Tarım Toprakları ve Deprem Üzerine…
Türkiye ardı ardına gelen iki büyük depremle sarsıldı. Önce 7,7 ardından 7,6 büyüklüğündeki depremler güneyimiz ve doğumuzdaki on ilde kırk binden fazla insanın yaşamına mal oldu. Yüz binin üzerinde de yaralı var. Binlerce ev yıkıldı, on binlercesi de kullanılamaz durumda.
Depremde yaşamını yitirenlere Allah’tan rahmet, yaralılara acil şifalar, yakınlarını yitirenlere sabırlar diliyorum. Türkiye dayanışma kültürü ile kısa sürede bu işin üstesinden gelecektir.
Türkiye’nin deprem kuşağında olduğu bilinirken üniversitelerde görev yapan çok değerli jeoloji, jeofizik, inşaat, deprem uzmanı öğretim üyeleri ile coğrafya hocalarının söyledikleri dikkate alınmıyor. Varsa yoksa kader. Kader sadece yoksullar için mi var?

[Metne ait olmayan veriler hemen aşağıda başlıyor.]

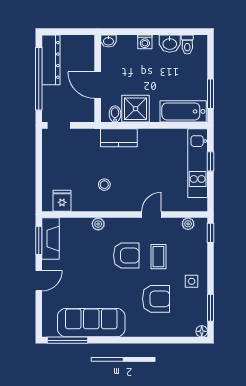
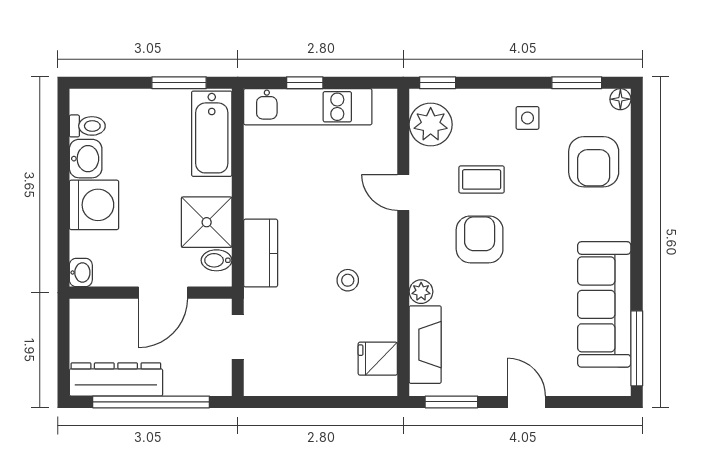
washing machine: (145, 42) -> (94, 205), width x1.89, depth x1.89
doorway: (59, 125) -> (238, 337), moved
plant: (188, 224) -> (431, 124), width x1.88, depth x1.88
fireplace: (51, 239) -> (425, 345), moved, turned 90
armchair: (156, 299) -> (594, 162), moved, turned 180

Müjde; imar affı çıkardık…
Bir de yıllardır büyük müjdelerle çıkarılan imar afları bulunuyor ve bu aflar sağlam ya da çürük birçok ruhsatsız binanın yasal hale getirilmesi sonucunu doğuruyor. Bunlar arasında deprem faylarının üzerinde, jöle gibi toprağa sahip zeminlerde ve dere yataklarındaki evler ve apartmanlar da bulunuyor. Depremlerde ilk yıkılanlar ya da oturulamayacak derecede zarar görenler de bunlar oluyor.
Zeytinlikler; gözde rant alanları…
Bir de tarım toprakları inşaat sektörünün göz diktikleri alanlar olarak çok gözdeler. Özellikle zeytinlik alanlar ranta açılmak isteniyor ve bu konu sık sık kamuoyunun gündemine geliyor.

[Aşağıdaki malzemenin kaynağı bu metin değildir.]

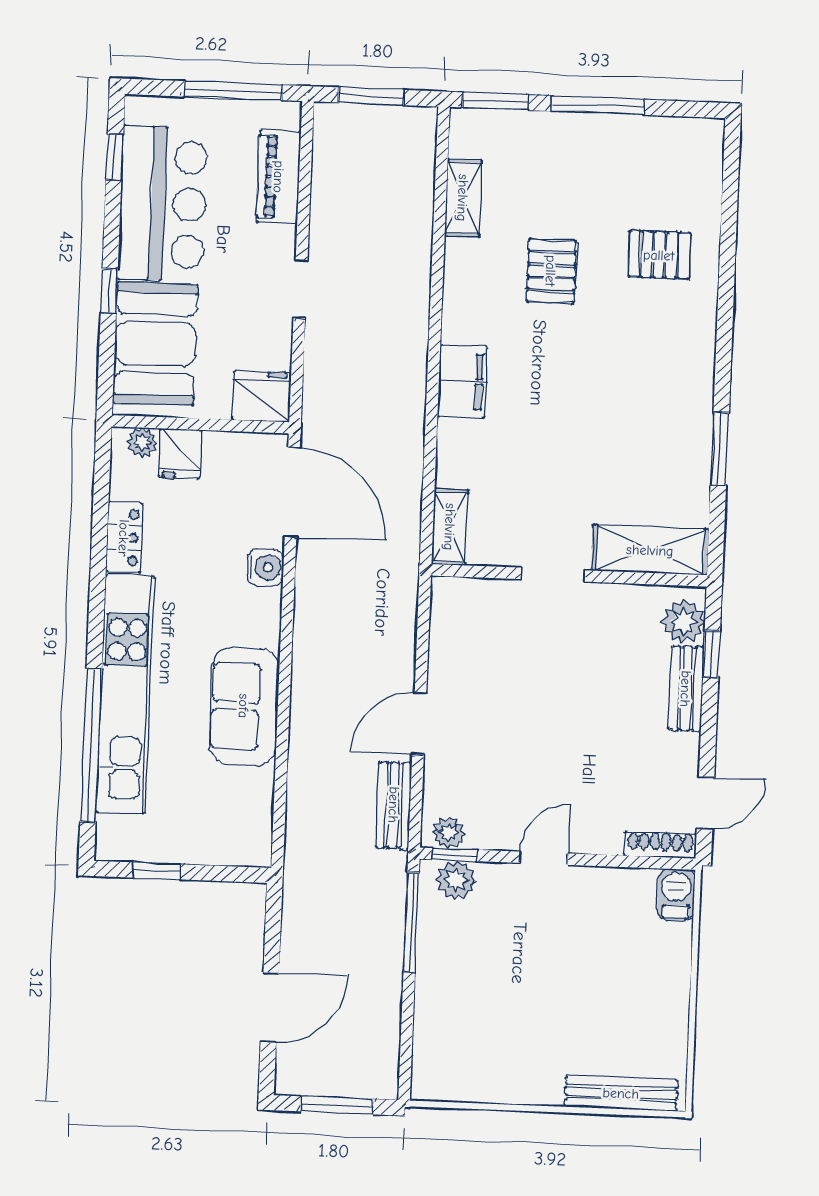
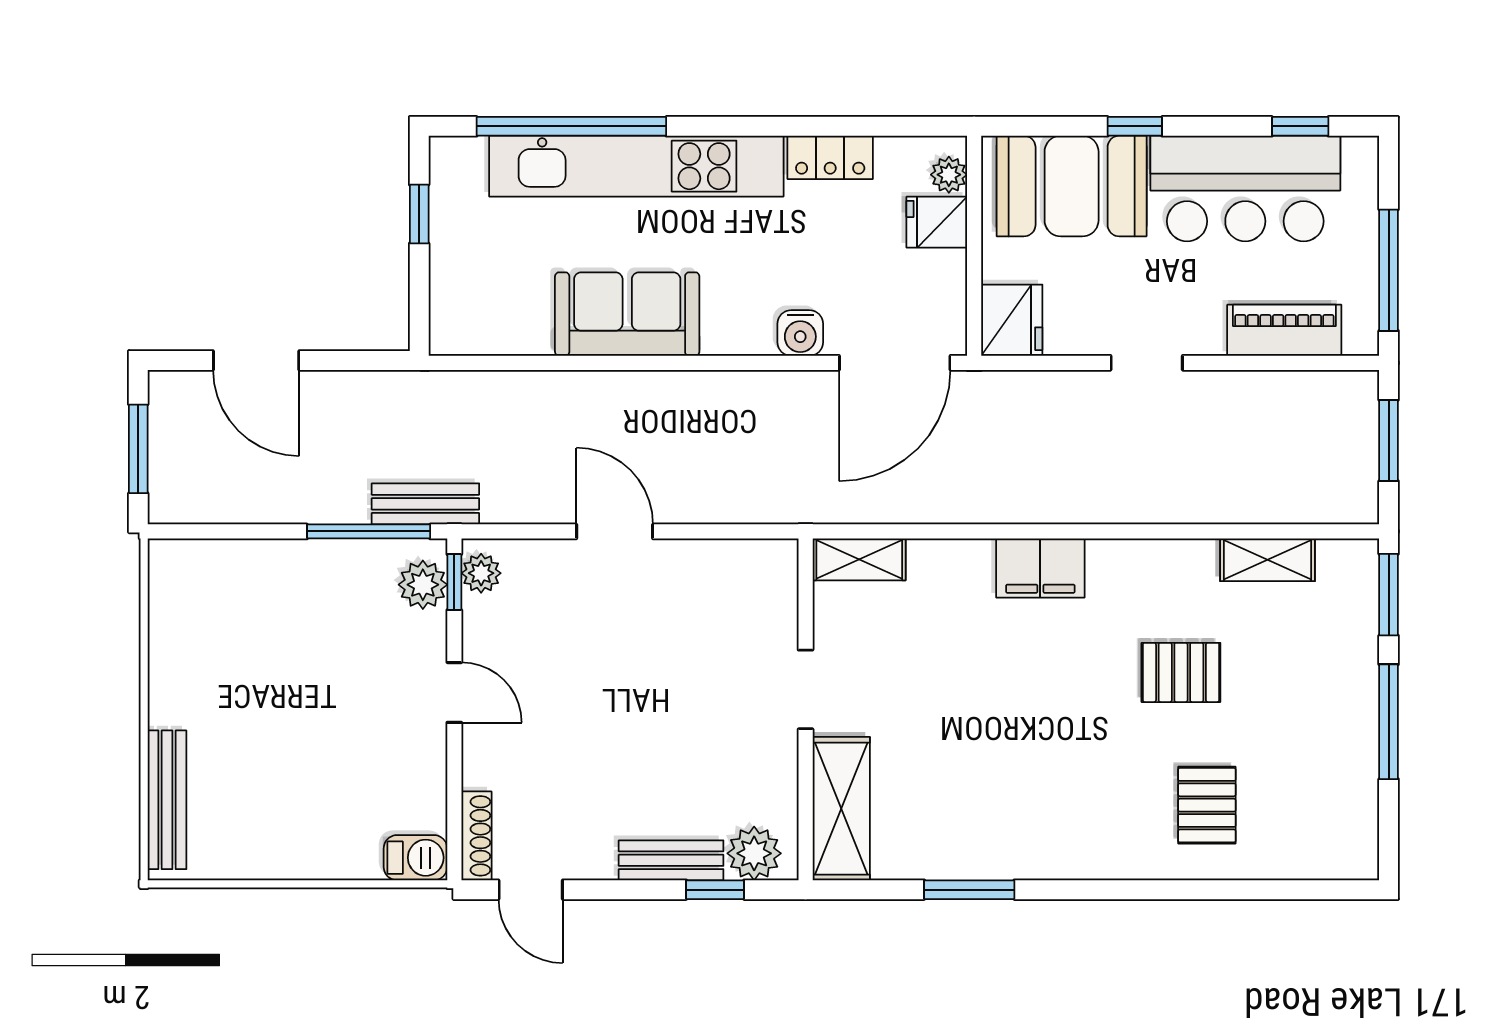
bench: (394, 805) -> (425, 504), moved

Zeytin alanlarını korumaya yönelik olarak kamuoyunda kısaca “zeytin yasası” olarak bilinen yasa sık sık meclise getirilen torba yasa teklifleriyle delinmek isteniyor. Ve her seferinde de Türk Mimar ve Mühendis Odaları Birliği (TMMOB) Ziraat Mühendisleri Odası (ZMO) tarafından bazen itirazlar bazen de mahkeme kararları ile bu alanların ranta açılması engelleniyor.
Zeytinlik alanlarının dışında Türkiye’nin dört bir yanında, tarım toprakları üzerine vahşice kurulmak istenen sanayi sitelerine, ev inşaatlarına, maden ve taşocaklarına, jeotermal santrallere karşı köylülerin-çevrecilerin mücadeleleri bulunuyor. Medya yürütmeyi durdurma kararları üzerine sevinen köylülerin haberleri ile dolu.

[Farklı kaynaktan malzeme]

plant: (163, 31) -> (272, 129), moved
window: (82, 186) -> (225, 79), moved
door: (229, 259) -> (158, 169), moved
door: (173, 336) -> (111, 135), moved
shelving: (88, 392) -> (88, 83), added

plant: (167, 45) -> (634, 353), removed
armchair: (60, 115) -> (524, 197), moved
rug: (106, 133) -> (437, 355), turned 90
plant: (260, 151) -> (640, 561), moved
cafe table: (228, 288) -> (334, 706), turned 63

Tarım toprakları ile depremlerin verdikleri zararlar arasında doğru bir ilişki bulunuyor. Tarım yapılan topraklar, özellikle ovalar, yumuşak zemine sahip oldukları için inşaata uygun değiller.
Neden tercih ediliyorlar? Bunlar hem yerleşim yerlerine yakınlar, hem de büyük alanlara sahipler. Bir de düz oldukları için hafriyat, yollara yakın oldukları için de taşıma masrafları az.
Ancak deprem sonrasında ve normal yaşamda insanların gıdaya, suya gereksinimleri bulunuyor. Bu gereksinimler de bu alanlardan karşılanıyor. Gelecekte bu tür doğal yollardan ve iklim krizinden kaynaklanan felaketlerin daha da artacağı düşünüldüğünde, hükümetler bir tercihte bulunmak zorundalar.
Ya tarım topraklarını koruyarak insanları daha küçük ama daha sağlam evlerde yaşatacaklar ya da bunları ranta kurban ederek daha büyük, daha gösterişli evlerden ölülerin çıkmasına vesile olacaklar.